# WHAT YOU SHOULD DO
State how many lines of the listing below include the word "багато". Give only the number.

# MATERIAL PROVIDED
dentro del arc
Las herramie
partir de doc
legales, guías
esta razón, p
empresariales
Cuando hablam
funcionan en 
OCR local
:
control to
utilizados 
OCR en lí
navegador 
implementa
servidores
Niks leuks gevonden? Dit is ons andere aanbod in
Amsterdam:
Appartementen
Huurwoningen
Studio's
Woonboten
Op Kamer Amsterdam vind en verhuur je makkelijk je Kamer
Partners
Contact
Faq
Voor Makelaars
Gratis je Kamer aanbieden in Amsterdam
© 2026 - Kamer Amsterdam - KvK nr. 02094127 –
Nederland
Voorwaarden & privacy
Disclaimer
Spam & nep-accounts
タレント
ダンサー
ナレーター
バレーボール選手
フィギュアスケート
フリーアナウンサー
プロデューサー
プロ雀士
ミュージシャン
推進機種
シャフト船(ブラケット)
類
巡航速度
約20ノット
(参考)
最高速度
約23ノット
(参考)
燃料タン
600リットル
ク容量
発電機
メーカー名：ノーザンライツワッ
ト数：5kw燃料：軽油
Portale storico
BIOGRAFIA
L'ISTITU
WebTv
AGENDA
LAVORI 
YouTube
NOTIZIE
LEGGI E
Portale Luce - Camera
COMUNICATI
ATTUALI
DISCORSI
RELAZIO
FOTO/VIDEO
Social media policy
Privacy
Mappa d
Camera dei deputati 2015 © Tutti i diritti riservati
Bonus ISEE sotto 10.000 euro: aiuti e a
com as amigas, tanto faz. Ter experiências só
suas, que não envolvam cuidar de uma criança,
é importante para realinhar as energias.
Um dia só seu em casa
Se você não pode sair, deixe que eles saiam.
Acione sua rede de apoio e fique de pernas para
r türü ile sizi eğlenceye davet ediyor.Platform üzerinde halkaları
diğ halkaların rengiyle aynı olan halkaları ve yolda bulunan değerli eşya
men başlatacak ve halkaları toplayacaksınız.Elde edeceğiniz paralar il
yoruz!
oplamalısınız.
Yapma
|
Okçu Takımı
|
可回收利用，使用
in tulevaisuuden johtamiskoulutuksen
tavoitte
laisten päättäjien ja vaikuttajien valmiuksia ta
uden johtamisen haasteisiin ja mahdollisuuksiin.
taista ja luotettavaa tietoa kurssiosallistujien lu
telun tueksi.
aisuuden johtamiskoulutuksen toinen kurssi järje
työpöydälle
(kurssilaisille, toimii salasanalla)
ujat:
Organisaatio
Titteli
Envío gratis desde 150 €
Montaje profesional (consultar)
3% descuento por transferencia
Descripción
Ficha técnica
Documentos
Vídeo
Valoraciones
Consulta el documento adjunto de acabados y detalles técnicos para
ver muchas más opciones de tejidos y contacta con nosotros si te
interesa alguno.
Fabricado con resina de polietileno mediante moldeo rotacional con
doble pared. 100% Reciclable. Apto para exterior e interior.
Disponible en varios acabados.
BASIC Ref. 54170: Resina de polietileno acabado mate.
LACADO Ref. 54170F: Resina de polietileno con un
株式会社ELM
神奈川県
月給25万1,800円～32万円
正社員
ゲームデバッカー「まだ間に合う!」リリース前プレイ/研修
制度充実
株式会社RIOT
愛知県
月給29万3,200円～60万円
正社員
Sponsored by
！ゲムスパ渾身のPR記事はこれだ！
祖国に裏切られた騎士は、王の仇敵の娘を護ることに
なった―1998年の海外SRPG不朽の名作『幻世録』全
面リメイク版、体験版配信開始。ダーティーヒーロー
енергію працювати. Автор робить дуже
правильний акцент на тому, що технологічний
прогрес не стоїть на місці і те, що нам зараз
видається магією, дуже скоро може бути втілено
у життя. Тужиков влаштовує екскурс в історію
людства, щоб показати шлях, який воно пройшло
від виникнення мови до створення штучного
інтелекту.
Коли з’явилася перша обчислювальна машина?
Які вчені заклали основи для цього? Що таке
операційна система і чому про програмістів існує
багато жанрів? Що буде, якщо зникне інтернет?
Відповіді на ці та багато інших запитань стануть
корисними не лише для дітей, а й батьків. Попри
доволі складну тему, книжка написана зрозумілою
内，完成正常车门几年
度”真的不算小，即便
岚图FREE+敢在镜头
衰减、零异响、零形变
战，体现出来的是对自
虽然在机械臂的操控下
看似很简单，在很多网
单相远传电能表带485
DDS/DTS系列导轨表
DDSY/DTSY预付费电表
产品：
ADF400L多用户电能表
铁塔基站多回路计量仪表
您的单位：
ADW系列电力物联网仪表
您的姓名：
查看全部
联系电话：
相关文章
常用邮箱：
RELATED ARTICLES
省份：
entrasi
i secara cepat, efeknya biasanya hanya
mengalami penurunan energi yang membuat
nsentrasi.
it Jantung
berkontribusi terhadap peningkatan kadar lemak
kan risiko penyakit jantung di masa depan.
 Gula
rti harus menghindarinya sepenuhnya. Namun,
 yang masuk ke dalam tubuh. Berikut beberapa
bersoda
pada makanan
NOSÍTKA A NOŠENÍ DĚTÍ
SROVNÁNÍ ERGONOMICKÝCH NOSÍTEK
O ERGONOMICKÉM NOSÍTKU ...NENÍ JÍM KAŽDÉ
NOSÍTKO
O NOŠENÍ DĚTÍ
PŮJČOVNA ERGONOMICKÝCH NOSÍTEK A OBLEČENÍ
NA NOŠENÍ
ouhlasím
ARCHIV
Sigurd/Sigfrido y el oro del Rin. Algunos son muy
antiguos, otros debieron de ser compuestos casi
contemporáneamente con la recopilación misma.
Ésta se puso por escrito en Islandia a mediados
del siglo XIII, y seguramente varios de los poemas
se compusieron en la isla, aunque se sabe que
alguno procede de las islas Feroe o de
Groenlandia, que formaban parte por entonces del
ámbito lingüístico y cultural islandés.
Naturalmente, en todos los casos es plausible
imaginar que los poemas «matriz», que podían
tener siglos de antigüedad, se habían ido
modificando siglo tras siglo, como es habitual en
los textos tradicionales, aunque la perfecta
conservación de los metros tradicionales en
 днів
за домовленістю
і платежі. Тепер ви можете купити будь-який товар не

# SOLUTION
2